En los dormitorios no había armarios. Por el contrario en el suelo había grandes cofres americanos y baúles antiguos para guardar cosas. Había ropa colgada en bonitos biombos indios y en las paredes había perchas para ropa, graciosos ganchos y cuernos. Había una sauna, un lavadero y un gran armario secador. Junto a la sauna había un gran vestidor con espacio para la ropa y las botas de esquí.

En uno de los dormitorios había una maleta abierta, con ropa revuelta tanto dentro como fuera. La cama estaba sin hacer.

Anna-Maria estuvo mirando algunas de las prendas.

– Un poco de desorden pero no hay señales de pelea ni de robo -dijo Fred Olsson-. No hay sangre por ninguna parte, nada raro. Voy a ver los baños.

– Pues aquí no ha pasado nada -observó Sven-Erik Stålnacke.

Anna-Maria maldijo para sí misma. Necesita determinar el lugar del crimen.

– Me pregunto qué hacía aquí -comentó observando una falda que parecía cara y un par de medias de seda-. Esto no es ropa para ir a esquiar, precisamente.

Anna-Maria asintió con la cabeza e hizo un gesto hacia su compañero que significaba que se sentía defraudada.

Fred Olsson apareció detrás de ellos.
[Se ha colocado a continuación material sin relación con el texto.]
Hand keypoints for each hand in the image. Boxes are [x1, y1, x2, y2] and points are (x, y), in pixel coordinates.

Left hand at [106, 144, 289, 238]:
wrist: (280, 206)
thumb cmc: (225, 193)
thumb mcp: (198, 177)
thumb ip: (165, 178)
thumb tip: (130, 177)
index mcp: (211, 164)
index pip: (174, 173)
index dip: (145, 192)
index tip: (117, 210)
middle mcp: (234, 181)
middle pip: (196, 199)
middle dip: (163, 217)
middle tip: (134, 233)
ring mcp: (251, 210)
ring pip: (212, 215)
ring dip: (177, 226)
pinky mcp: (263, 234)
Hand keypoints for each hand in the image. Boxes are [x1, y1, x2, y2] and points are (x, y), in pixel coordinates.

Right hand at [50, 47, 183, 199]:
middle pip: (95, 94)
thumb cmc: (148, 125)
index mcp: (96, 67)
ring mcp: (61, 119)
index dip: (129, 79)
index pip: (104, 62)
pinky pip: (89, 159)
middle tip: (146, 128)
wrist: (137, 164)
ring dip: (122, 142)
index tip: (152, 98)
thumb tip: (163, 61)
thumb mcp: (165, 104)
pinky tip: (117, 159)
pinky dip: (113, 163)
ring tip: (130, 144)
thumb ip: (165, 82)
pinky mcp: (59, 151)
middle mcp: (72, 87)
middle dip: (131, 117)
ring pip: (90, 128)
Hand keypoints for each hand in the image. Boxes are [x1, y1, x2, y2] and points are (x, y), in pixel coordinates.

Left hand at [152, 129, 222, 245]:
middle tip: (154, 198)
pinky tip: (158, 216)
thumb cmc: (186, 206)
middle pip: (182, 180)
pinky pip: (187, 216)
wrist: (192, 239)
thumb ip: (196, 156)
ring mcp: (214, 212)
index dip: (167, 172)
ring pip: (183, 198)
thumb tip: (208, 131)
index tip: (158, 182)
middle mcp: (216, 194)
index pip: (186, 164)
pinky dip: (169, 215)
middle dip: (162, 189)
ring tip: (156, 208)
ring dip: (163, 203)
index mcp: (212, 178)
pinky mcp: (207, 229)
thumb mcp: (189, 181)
Llevaba un bolso de mano. Era de piel negra con hebillas doradas.

– Estaba en el baño -aclaró-. Prada. Entre diez y quince mil.

– ¿Dentro? -preguntó Sven-Erik.

– No, es lo que cuesta.

Fred Olsson vació el contenido sobre la cama deshecha. Abrió el monedero y le mostró el carnet de conducir de Inna Wattrang a Anna-Maria.
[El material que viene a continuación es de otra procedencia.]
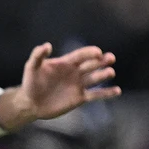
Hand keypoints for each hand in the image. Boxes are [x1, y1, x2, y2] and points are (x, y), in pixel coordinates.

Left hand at [0, 43, 120, 131]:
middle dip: (101, 61)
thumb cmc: (30, 82)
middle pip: (91, 65)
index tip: (98, 52)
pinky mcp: (80, 98)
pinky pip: (95, 95)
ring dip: (103, 75)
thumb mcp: (31, 67)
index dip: (89, 53)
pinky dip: (106, 93)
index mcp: (66, 63)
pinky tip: (117, 91)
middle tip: (110, 58)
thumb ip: (38, 55)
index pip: (80, 55)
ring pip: (95, 79)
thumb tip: (47, 45)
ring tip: (110, 72)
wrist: (31, 103)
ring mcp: (78, 85)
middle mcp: (75, 72)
Anna-Maria asintió con la cabeza. Claro que era ella. No había duda.

Miró el resto de cosas que había sacado del bolso. Tampones, una lima de uñas, pintalabios, gafas de sol, polvos y un montón de post-it amarillos.

– No hay ningún teléfono -constató.

Fred Olsson y Sven-Erik asintieron con un gesto. Tampoco había teléfonos en ninguna otra parte. Podía significar que el autor de los hechos era alguien a quien conocía, alguien que estaba en la agenda del móvil.

– Vamos a llevar sus cosas a la comisaría -decidió Anna-Maria-. Y vamos a precintar esto de todas maneras.

Su mirada cayó de nuevo sobre el bolso.